First discovered in May, the campaign is far more extensive that originally thought thanks to the automated scanning and exploitation of unsecured cloud storage accounts, explained RiskIQ’s Yonathan Klijnsma.
“These actors automatically scan for buckets which are misconfigured to allow anyone to view and edit the files it contains. Once the attackers find a misconfigured bucket, they scan it for any JavaScript file (ending in .js),” he explained.
“They then download these JavaScript files, append their skimming code to the bottom, and overwrite the script on the bucket. This technique is possible because of the misconfigured permissions on the S3 bucket, which grants the write permission to anyone.”
The attacks, which started in April, have managed to compromise a “vast collection of S3 buckets” related to over 17,000 domains, including some of the top 2000 Alexa-ranked websites in the world, Klijnsma said.
However, given the “spray-and-pay” nature of these attacks, the skimming code will not always load on a payment page.
Klijnsma urged organizations to improve security controls over S3 environments. This should include a whitelisting approach which details only the small number of users who should have access to buckets, reviewed periodically.
Write permissions should also be limited.

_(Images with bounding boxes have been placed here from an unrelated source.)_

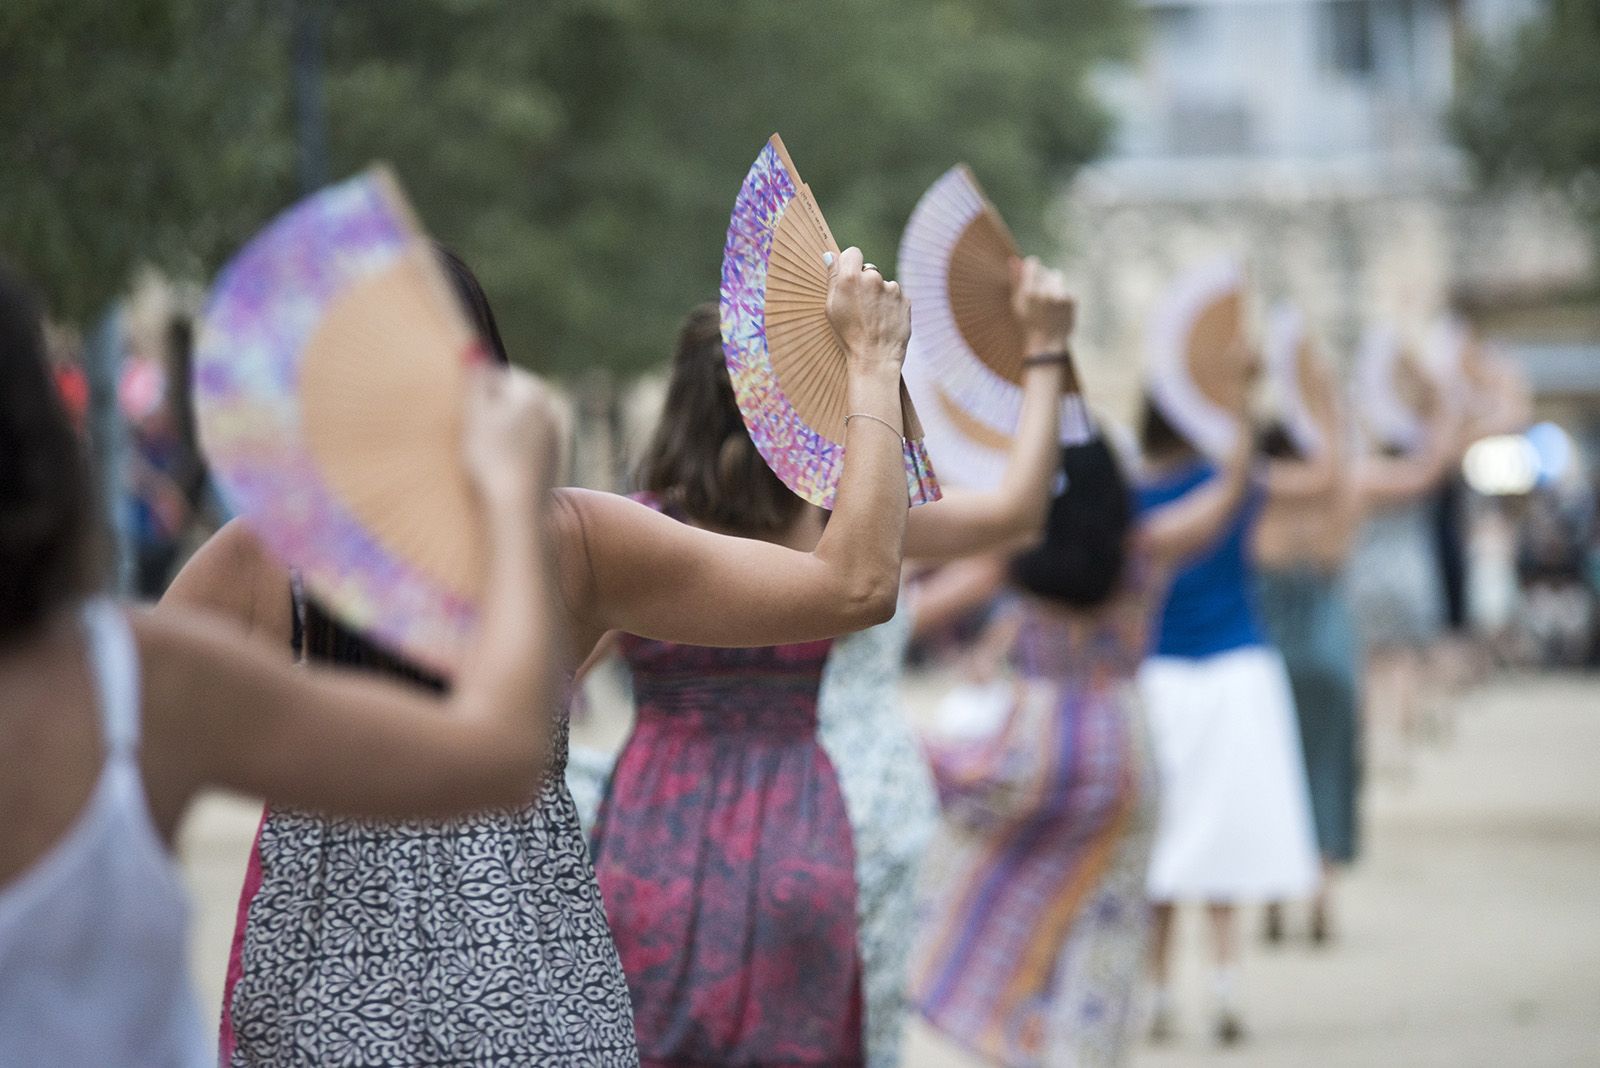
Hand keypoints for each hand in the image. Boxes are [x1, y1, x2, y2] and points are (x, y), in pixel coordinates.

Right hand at [463, 366, 561, 505]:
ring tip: (484, 458)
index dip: (475, 397)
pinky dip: (510, 455)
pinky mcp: (551, 462)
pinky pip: (524, 449)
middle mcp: (551, 410)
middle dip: (490, 415)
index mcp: (534, 391)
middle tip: (473, 439)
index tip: (467, 419)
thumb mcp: (475, 414)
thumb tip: (473, 347)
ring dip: (499, 436)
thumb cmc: (491, 458)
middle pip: (509, 402)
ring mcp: (554, 438)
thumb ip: (474, 380)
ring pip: (516, 427)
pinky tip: (499, 472)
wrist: (516, 510)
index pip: (497, 377)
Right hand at [825, 246, 910, 378]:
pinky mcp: (906, 299)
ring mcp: (892, 288)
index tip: (849, 276)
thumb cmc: (849, 335)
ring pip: (883, 285)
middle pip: (868, 270)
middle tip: (859, 306)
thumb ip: (833, 279)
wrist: (876, 358)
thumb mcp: (832, 308)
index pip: (852, 252)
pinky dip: (891, 305)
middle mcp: (873, 278)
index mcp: (851, 278)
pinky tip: (884, 321)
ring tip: (873, 318)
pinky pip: (895, 296)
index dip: (850, 264)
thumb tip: (830, 256)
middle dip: (864, 283)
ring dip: (879, 295)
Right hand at [1011, 256, 1074, 354]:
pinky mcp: (1071, 300)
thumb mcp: (1017, 303)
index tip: (1032, 275)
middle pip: (1045, 271)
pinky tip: (1057, 310)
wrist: (1047, 343)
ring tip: (1048, 303)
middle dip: (1043, 280)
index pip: (1033, 264)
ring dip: (1053, 286)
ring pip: (1056, 278)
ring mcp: (1059, 295)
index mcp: (1028, 292)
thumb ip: (1016, 280)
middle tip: (1040, 297)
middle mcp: (1044, 291)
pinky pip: (1065, 290)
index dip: (1032, 268)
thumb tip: (1014, 259)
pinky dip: (1062, 297)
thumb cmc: (1028, 323)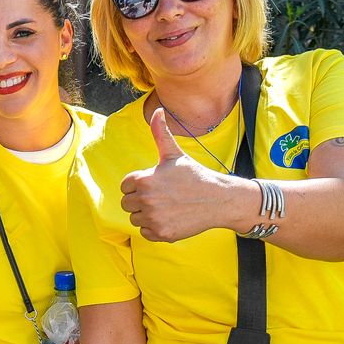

“The cause of the thousands of Magecart compromises we are now observing from S3 buckets is administrators setting the access control to allow anyone to write content to buckets,” explained Klijnsma. “Even if your bucket has information that anyone can access, it does not mean everyone should be able to modify the content.”
Finally, administrators can block public access to prevent anyone in their account from opening a bucket to the public, regardless of S3 bucket policy.
The impact of Magecart on the bottom line and corporate reputation was highlighted this week when the ICO fined BA a massive £183m for a digital skimming attack last year that compromised data on 500,000 customers.